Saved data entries
----------
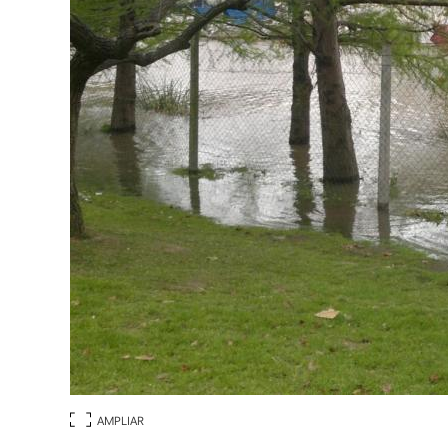
AMPLIAR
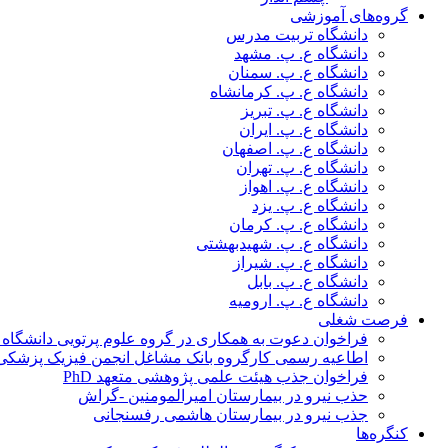
گروه‌های آموزشی
دانشگاه تربیت مدرس
دانشگاه ع. پ. مشهد
دانشگاه ع. پ. سمنان
دانشگاه ع. پ. کرمانشاه
دانشگاه ع. پ. تبریز
دانشگاه ع. پ. ایران
دانشگاه ع. پ. اصفهان
دانشگاه ع. پ. تهران
دانشگاه ع. پ. اهواز
دانشگاه ع. پ. یزد
دانشگاه ع. پ. کرمان
دانشگاه ع. پ. شهید‌بهشتی
دانشگاه ع. پ. شیراز
دانشگاه ع. پ. بابل
دانشگاه ع. پ. ارومیه
فرصت شغلی
فراخوان دعوت به همکاری در گروه علوم پرتویی دانشگاه ا
اطاعیه رسمی کارگروه بانک مشاغل انجمن فیزیک پزشکی
فراخوان جذب هیئت علمی پژوهشی متعهد PhD
حذب نیرو در بیمارستان امیرالمومنین -گراش
جذب نیرو در بیمارستان هاشمی رفسنجانی
کنگره‌ها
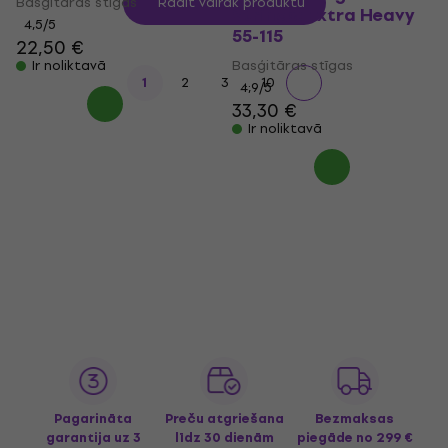
Basģitāras stīgas
Rādīt vairāk produktu
Strings: Extra Heavy
4,5
/5
55-115
22,50 €
Basģitāras stīgas
Ir noliktavā
...
1
2
3
10
4,9
/5
33,30 €
Ir noliktavā
Pagarināta
Preču atgriešana
Bezmaksas
garantija uz 3
līdz 30 dienām
piegāde
no 299 €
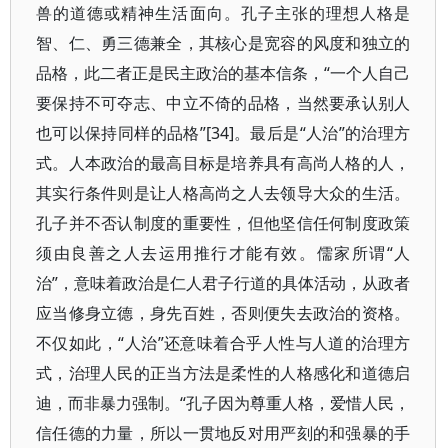
兽的道德或精神生活面向。孔子主张的理想人格是
智、仁、勇三德兼全，其核心是宽容的风度和独立的
品格，此二者正是民主政治的基本信条，“一个人自己
要保持不可夺志、中立不倚的品格，当然要承认别人
也可以保持同样的品格”[34]。最后是“人治”的治理方
式。人本政治的最高目标是培养具有高尚人格的人，
其实行条件则是让人格高尚之人去领导大众的生活。
孔子并不否认制度的重要性，但他坚信任何制度政策
须由良善之人去运用推行才能有效。儒家所谓“人
治”，意味着政治是仁人君子行道的具体活动，从政者
应当修身立德，身先百姓，否则便失去政治的资格。
不仅如此，“人治”还意味着合乎人性与人道的治理方
式，治理人民的正当方法是柔性的人格感化和道德启
迪，而非暴力强制。“孔子因为尊重人格，爱惜人民，
信任德的力量，所以一贯地反对用严刻的和强暴的手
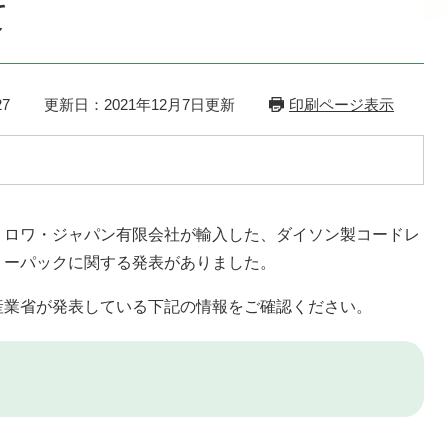
て
7
更新日：2021年12月7日更新
印刷ページ表示
ロワ・ジャパン有限会社が輸入した、ダイソン製コードレ
リーパックに関する発表がありました。
業省が発表している下記の情報をご確認ください。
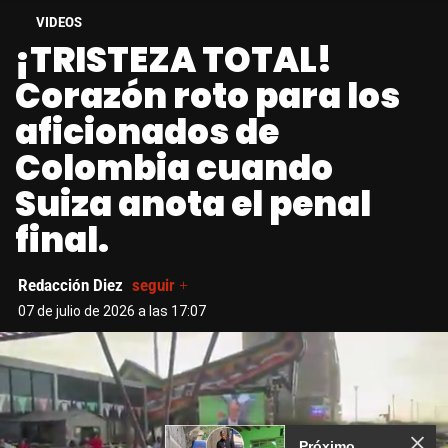
VIDEOS
¡TRISTEZA TOTAL!
Corazón roto para los
aficionados de
Colombia cuando
Suiza anota el penal
final.
Redacción Diez
seguir +
07 de julio de 2026 a las 17:07
Más Videos
02:46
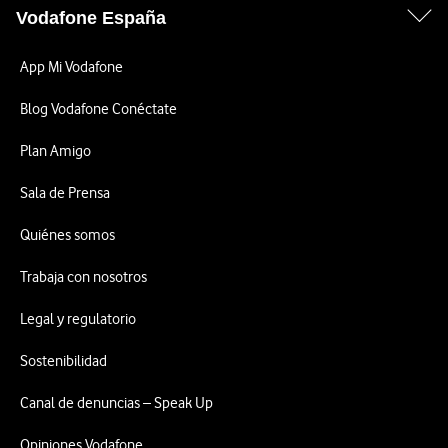
Vodafone España
App Mi Vodafone
Blog Vodafone Conéctate
Plan Amigo
Sala de Prensa
Quiénes somos
Trabaja con nosotros
Legal y regulatorio
Sostenibilidad
Canal de denuncias – Speak Up
Opiniones Vodafone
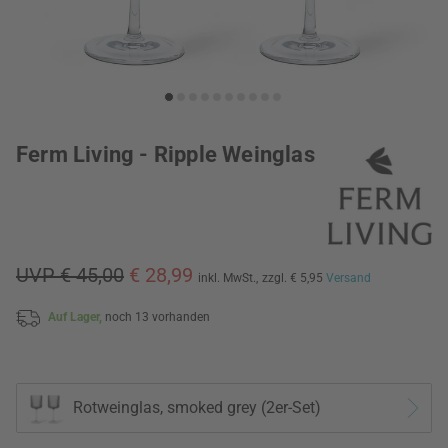
Ferm Living - Ripple Weinglas
UVP € 45,00
€ 28,99
inkl. MwSt.,
zzgl. € 5,95
Versand
Auf Lager,
noch 13 vorhanden
Rotweinglas, smoked grey (2er-Set)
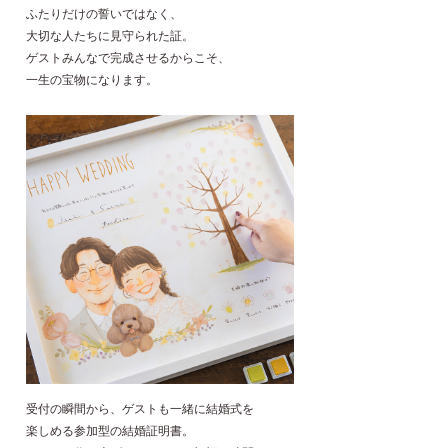
ふたりだけの誓いではなく、
大切な人たちに見守られた証。
ゲストみんなで完成させるからこそ、
一生の宝物になります。
受付の瞬間から、ゲストも一緒に結婚式を
楽しめる参加型の結婚証明書。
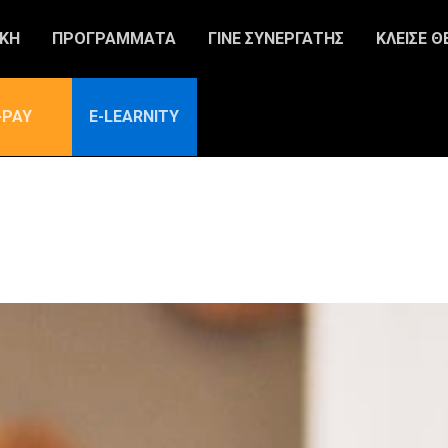
ΙΚΗ
ΠΡΟΓΡΑΜΜΑΤΑ
ΓΙΝΕ ΣΥΝΕΡΓΑΤΗΣ
ΚΛΕΙΣΕ Θ
-PAY
E-LEARNITY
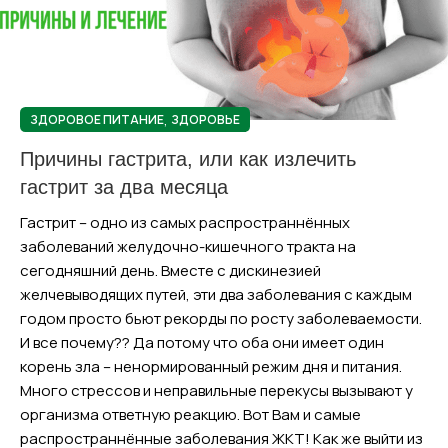
,
ЗДОРОВОЕ ПИТАНИЕ
ЗДОРОВЬЕ
Причины гастрита, или как излечить
гастрит за два месяца
Гастрит – одно из самых распространнённых
заболеваний желудочно-кишечного тракта на
сегодняшний день. Вместе с дискинезией
желчевыводящих путей, эти два заболевания с каждым
годом просто бьют рекорды по росту заболеваемости.
И все почему?? Да потому что оба они имеет один
корень зла – ненормированный режим дня и питания.
Много стрессов и неправильные перекусы вызывают у
организма ответную реакцию. Вот Вам и самые
распространнённые заболевания ЖКТ! Как же выйти из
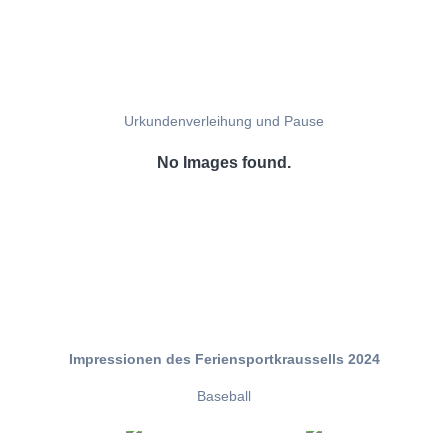
Urkundenverleihung und Pause
No Images found.
Impressionen des Feriensportkraussells 2024
Baseball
----------
» **Work required**
A faithful copy of the data above is wanted, with every image left out.

» **Exercise result**
AMPLIAR
گروه‌های آموزشی
دانشگاه تربیت مدرس
دانشگاه ع. پ. مشهد
دانشگاه ع. پ. سمنان
دانشگاه ع. پ. کرمانشاه
دانشگاه ع. پ. تبریز
دانشگاه ع. پ. ایران
دانشگاه ع. پ. اصفهان
دانشگاه ع. پ. تهران
دانشگاه ع. پ. اهواز
دانشگاه ع. پ. یزد
دانشگاه ع. پ. کرمان
دانشگاه ع. پ. شهید‌بهشتی
دانشگاه ع. پ. شیراز
دانشگاه ع. پ. بابل
دانشگاه ع. پ. ارومیه
فرصت شغلی
فراخوان دعوت به همکاری در گروه علوم پرتویی دانشگاه ا
اطاعیه رسمی کارگروه بانک مشاغل انجمن فیزیک پزشکی
فراخوان جذب هیئت علمی پژوهشی متعهد PhD
حذب نیرو در بیمارستان امیرالمومنین -گراش
جذب نیرو در بیمارستان هاشمی رفسنجانی
کنگره‌ها
Basģitāras stīgas
Rādīt vairāk produktu
Strings: Extra Heavy
4,5
/5
55-115
22,50 €
Basģitāras stīgas
Ir noliktavā
...
1
2
3
10
4,9
/5
33,30 €
Ir noliktavā
Pagarināta
Preču atgriešana
Bezmaksas
garantija uz 3
līdz 30 dienām
piegāde
no 299 €
兽的道德或精神生活面向。孔子主张的理想人格是
智、仁、勇三德兼全，其核心是宽容的风度和独立的
品格，此二者正是民主政治的基本信条，“一个人自己
要保持不可夺志、中立不倚的品格，当然要承认别人
也可以保持同样的品格”[34]。最后是“人治”的治理方
式。人本政治的最高目标是培养具有高尚人格的人，
其实行条件则是让人格高尚之人去领导大众的生活。
孔子并不否认制度的重要性，但他坚信任何制度政策
须由良善之人去运用推行才能有效。儒家所谓“人
治”，意味着政治是仁人君子行道的具体活动，从政者
应当修身立德，身先百姓，否则便失去政治的资格。
不仅如此，“人治”还意味着合乎人性与人道的治理方
式，治理人民的正当方法是柔性的人格感化和道德启
迪，而非暴力强制。“孔子因为尊重人格，爱惜人民，
信任德的力量，所以一贯地反对用严刻的和强暴的手
て
7
更新日：2021年12月7日更新
印刷ページ表示
ロワ・ジャパン有限会社が輸入した、ダイソン製コードレ
リーパックに関する発表がありました。
業省が発表している下記の情報をご確認ください。
VIDEOS
¡TRISTEZA TOTAL!
Corazón roto para los
aficionados de
Colombia cuando
Suiza anota el penal
final.
Redacción Diez
seguir +
07 de julio de 2026 a las 17:07
Más Videos
02:46
Vodafone España
App Mi Vodafone
Blog Vodafone Conéctate
Plan Amigo
Sala de Prensa
Quiénes somos
Trabaja con nosotros
Legal y regulatorio
Sostenibilidad
Canal de denuncias – Speak Up
Opiniones Vodafone
Ferm Living - Ripple Weinglas
UVP € 45,00
€ 28,99
inkl. MwSt.,
zzgl. € 5,95
Versand
Auf Lager,
noch 13 vorhanden
Rotweinglas, smoked grey (2er-Set)
ふたりだけの誓いではなく、
大切な人たちに見守られた証。
ゲストみんなで完成させるからこそ、
一生の宝物になります。
受付の瞬間から、ゲストも一緒に結婚式を
楽しめる参加型の結婚証明書。
ΙΚΗ
ΠΡΟΓΡΑΜΜΑΤΑ
ΓΙΝΕ ΣΥΝΕΡΓΑΤΗΣ
ΚΛΕΙΣΕ Θ
-PAY
E-LEARNITY
,
ЗДОРОВОЕ ПИТАНИЕ
ЗДОРОВЬЕ
Причины гастрита, или как излечить
гастрит за два месяца
Гастрит – одно из самых распространнённых
заболеваний желудочно-кишечного тракта на
сегодняшний день. Вместе с дискинезией
желчевыводящих путей, эти два заболевания с каждым
годом просто бьют рекорды по росту заболеваемости.
И все почему?? Да потому что оба они имеет один
корень зла – ненормированный режим дня и питания.
Много стрессов и неправильные перекусы вызывают у
организма ответную реакцию. Вот Вам и самые
распространнённые заболевания ЖКТ! Как же выйти из
Urkundenverleihung und Pause
No Images found.
Impressionen des Feriensportkraussells 2024
Baseball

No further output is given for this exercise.